Skoglund was born in Hudiksvall, Gävleborg County, on 29 April 1903. He received a degree in primary school education in 1925 after which he moved to Umeå where he began to work as a teacher in 1927. Skoglund started his political career in 1938 when he became a county councilor in Västerbotten and later a member of parliament where he served between 1940 and 1970. In April 1957 Skoglund was appointed minister of communications (Transport) to the cabinet led by social democrat Prime Minister Tage Erlander.

During his term as minister Skoglund initiated the traffic reform in Sweden in 1963. He was also a member of the Nordic Council. His term as the minister of communications (Transport) ended in September 1965, and he was succeeded by Olof Palme in the post.

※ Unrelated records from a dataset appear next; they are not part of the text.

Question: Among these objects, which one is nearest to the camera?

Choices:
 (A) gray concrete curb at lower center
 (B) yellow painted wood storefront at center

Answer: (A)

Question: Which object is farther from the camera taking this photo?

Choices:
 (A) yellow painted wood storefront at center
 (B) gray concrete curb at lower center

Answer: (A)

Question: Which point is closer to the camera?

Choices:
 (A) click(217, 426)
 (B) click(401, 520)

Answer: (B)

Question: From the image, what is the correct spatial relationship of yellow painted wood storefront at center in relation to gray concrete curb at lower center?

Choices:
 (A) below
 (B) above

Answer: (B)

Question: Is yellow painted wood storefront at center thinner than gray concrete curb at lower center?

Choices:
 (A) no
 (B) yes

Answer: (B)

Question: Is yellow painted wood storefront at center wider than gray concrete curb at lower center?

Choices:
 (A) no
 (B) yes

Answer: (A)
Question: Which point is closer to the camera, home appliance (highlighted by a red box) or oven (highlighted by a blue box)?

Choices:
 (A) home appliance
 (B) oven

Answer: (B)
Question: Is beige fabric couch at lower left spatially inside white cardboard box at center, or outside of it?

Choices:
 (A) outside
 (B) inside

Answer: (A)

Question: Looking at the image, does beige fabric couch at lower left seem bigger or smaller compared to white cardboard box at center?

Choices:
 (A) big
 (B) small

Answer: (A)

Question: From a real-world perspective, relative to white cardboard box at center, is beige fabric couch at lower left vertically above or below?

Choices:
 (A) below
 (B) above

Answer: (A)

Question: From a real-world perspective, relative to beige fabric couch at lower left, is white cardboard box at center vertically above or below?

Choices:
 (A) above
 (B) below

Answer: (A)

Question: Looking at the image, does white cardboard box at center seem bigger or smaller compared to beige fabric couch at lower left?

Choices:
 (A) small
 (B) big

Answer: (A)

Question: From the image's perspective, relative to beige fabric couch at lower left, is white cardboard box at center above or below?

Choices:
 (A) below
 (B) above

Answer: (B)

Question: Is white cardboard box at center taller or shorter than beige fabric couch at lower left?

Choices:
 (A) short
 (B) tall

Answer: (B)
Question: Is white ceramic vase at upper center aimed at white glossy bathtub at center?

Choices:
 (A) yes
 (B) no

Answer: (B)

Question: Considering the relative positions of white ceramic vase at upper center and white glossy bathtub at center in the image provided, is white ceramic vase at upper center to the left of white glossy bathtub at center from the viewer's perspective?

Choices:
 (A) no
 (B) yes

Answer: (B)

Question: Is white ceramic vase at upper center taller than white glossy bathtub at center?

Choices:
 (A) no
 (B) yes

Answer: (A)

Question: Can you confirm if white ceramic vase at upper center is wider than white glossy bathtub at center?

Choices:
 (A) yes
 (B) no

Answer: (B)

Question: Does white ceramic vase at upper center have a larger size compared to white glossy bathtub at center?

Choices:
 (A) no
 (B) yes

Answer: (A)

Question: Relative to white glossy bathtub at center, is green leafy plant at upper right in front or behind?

Skoglund was made the head of Commission for High Level Road Planning in 1965. He served as chairman of the county council for two years from 1971 to 1973. He was one of the driving forces behind the formation of Umeå University.

He died in Umeå on 14 June 1988.

==Honors and legacy==
Umeå University made Skoglund honorary doctor of the faculty of dentistry in 1958, which was before the official inauguration of the university, and of the faculty of medicine in 1972.

In 1982 a road at the Umeå University campus was named after him. In 1983 a scholarship fund was established in his memory at the Center for Regional Science (CERUM) at Umeå University which provides scholarships every year.